● **Exercise text**
────
European Film Festival spans cultures, generations
Fabio Scarpello, Contributor, Jakarta
After an 8-day cinematographic, feast the European Film Festival drew to a close on Dec. 17, and no sooner had the final applause in the Goethe Haus and Erasmus Huis subsided than the time for a critical evaluation started.
Based on the artistic value of the films and the attendance registered at the three venues, the organizers can rightly be satisfied, but small hiccups always happen and this festival was not an exception.
However, a printing error in the pamphlet timetable (promptly amended) and problems with the English subtitles in a couple of the movies are minor blunders when set against the amount of work involved in having 25 movies and short features shipped over from Europe and shown twice in different venues on different dates.
────
● **Records supplied**

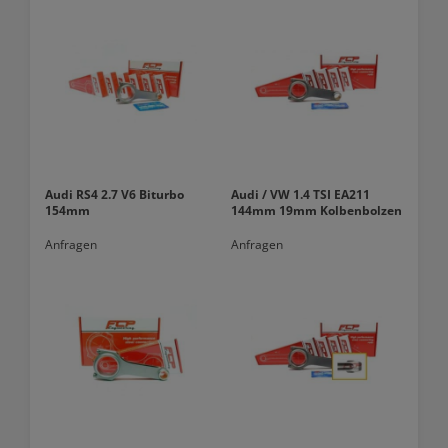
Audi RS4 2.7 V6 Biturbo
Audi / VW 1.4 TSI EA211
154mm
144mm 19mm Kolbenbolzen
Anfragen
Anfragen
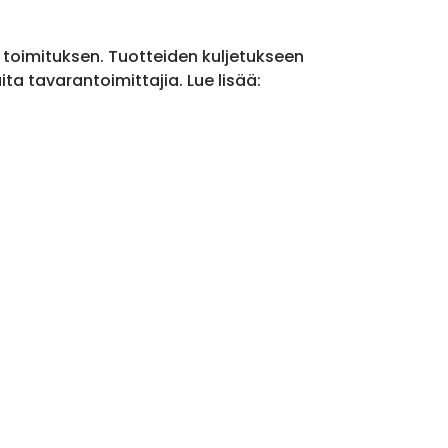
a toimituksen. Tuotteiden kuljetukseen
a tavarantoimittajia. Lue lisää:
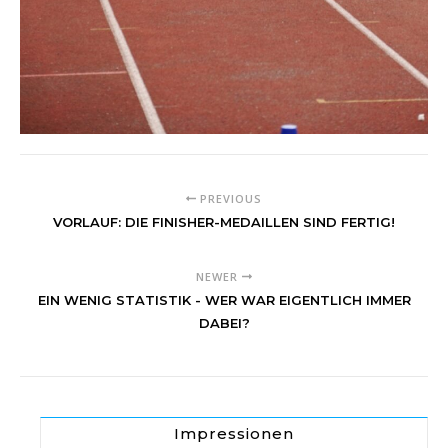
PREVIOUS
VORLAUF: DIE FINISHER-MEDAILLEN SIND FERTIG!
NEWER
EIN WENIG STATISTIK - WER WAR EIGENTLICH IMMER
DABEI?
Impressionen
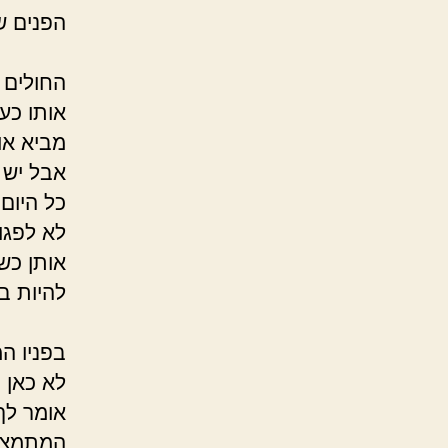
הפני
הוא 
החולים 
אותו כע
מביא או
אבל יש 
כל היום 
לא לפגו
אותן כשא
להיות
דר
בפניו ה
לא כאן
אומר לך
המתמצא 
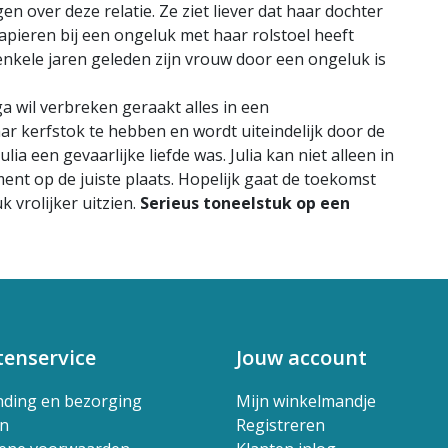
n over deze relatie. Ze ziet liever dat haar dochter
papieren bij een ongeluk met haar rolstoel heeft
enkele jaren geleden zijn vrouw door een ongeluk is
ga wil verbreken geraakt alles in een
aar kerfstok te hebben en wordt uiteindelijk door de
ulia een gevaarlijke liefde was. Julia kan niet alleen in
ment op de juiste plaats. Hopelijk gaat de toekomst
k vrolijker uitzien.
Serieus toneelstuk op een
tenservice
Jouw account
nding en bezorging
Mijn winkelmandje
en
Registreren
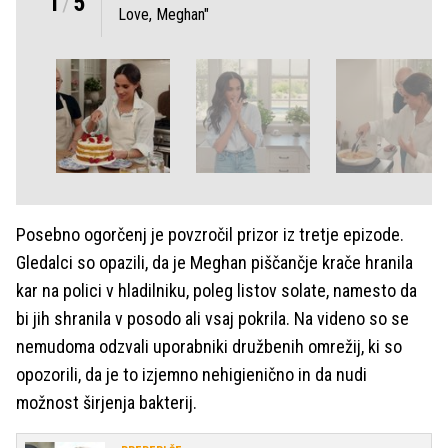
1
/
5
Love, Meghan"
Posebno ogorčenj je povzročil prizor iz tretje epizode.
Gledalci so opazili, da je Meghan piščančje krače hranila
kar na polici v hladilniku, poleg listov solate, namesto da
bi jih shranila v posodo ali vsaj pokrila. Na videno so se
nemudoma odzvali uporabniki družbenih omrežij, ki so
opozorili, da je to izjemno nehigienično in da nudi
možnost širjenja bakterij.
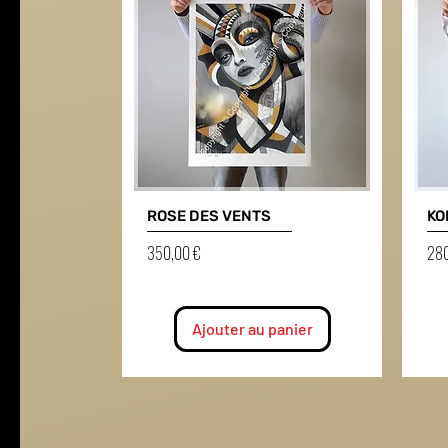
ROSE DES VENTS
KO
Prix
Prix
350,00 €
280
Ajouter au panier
────
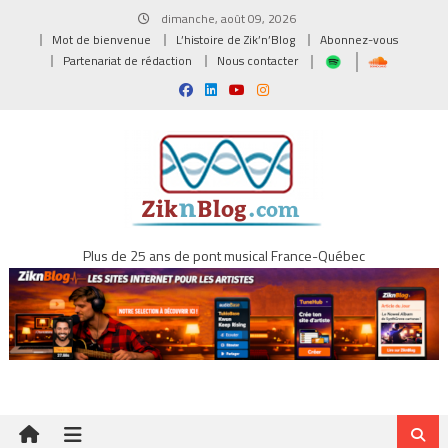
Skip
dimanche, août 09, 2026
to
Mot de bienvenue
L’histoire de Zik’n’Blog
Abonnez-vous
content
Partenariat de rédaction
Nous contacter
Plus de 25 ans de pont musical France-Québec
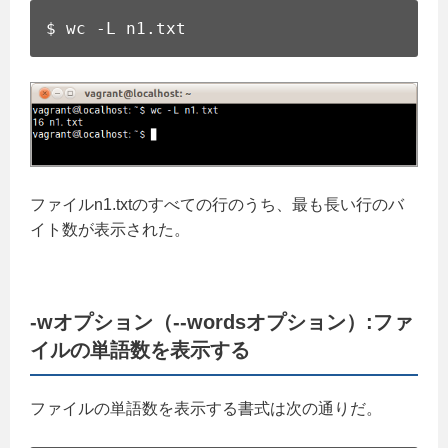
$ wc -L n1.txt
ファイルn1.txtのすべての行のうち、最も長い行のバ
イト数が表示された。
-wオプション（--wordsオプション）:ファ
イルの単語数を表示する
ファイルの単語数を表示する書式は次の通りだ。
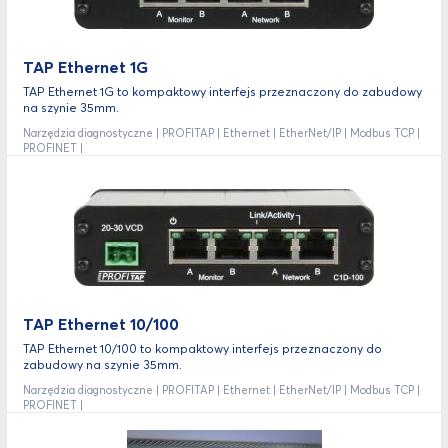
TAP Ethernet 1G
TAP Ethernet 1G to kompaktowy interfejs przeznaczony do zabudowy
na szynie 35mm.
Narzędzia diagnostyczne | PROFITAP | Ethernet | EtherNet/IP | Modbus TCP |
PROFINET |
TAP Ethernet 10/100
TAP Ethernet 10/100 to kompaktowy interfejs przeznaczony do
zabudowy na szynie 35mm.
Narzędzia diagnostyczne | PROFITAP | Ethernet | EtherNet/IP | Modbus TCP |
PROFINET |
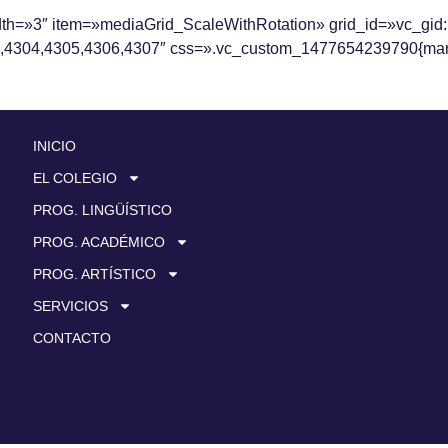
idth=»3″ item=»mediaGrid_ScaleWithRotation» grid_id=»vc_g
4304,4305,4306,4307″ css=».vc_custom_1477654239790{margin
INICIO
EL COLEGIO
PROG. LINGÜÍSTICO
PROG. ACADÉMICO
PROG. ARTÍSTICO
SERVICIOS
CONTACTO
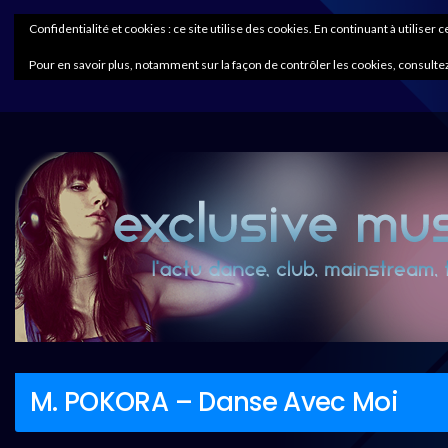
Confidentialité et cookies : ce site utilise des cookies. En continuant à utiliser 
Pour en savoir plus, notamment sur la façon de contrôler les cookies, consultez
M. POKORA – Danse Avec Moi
────
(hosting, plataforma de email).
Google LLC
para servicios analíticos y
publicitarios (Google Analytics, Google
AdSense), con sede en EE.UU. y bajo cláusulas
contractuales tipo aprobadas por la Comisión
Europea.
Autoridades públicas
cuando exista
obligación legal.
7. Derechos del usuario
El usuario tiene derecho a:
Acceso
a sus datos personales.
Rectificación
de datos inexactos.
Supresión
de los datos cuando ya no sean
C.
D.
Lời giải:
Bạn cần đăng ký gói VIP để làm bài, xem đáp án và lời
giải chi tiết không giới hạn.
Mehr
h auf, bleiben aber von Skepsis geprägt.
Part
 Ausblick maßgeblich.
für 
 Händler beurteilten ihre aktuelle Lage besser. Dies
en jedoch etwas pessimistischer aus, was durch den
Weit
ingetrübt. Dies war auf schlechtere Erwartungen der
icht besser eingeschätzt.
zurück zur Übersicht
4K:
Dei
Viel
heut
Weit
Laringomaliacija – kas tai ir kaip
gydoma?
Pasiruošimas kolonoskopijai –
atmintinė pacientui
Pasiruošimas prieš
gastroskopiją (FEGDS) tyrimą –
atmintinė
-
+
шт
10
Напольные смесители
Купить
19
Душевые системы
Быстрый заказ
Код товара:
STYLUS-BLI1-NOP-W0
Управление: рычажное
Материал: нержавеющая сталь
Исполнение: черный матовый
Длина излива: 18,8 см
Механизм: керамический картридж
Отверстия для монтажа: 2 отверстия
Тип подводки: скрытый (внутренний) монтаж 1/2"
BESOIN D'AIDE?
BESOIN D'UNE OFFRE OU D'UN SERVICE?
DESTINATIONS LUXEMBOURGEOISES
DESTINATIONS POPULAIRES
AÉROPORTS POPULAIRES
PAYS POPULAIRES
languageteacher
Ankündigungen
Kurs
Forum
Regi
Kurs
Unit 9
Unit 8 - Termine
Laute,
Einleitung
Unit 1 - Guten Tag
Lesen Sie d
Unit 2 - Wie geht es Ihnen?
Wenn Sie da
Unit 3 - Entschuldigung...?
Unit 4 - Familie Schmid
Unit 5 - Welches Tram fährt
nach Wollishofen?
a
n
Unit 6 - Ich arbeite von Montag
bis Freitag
────
● **Problems and tasks**
- a) Answer these about the festival article, each on its own line:
(i) On what date did the festival close?
(ii) How many days did the festival last?
(iii) How many movies and short features were shipped over from Europe?
- b) Edit the rows from the line with "Audi RS4 2.7 V6 Biturbo" to the line with "Registreren": change "Anfragen" to "Kontakt" and keep everything else the same. Give back only those lines and omit the pictures.

● **Expected results**
- a)
(i) Dec. 17
(ii) 8 days
(iii) 25

- b)
Audi RS4 2.7 V6 Biturbo
Audi / VW 1.4 TSI EA211
154mm
144mm 19mm Kolbenbolzen
Kontakt
Kontakt
a toimituksen. Tuotteiden kuljetukseen
a tavarantoimittajia. Lue lisää:
PREVIOUS
VORLAUF: DIE FINISHER-MEDAILLEN SIND FERTIG!
NEWER
EIN WENIG STATISTIK - WER WAR EIGENTLICH IMMER
DABEI?
Impressionen
הפני
הוא 
החולים 
אותו כע
מביא או
אבל יש 
כל היום 
לא לפגו
אותן כשא
להיות
דר
בפניו ה
לא כאן
אומר לך
המתמצא 
n over deze relatie. Ze ziet liever dat haar dochter
papieren bij een ongeluk met haar rolstoel heeft
enkele jaren geleden zijn vrouw door een ongeluk is
ga wil verbreken geraakt alles in een
aar kerfstok te hebben en wordt uiteindelijk door de
ulia een gevaarlijke liefde was. Julia kan niet alleen in
ment op de juiste plaats. Hopelijk gaat de toekomst
k vrolijker uitzien.
Serieus toneelstuk op een
tenservice
Jouw account
nding en bezorging
Mijn winkelmandje
en
Registreren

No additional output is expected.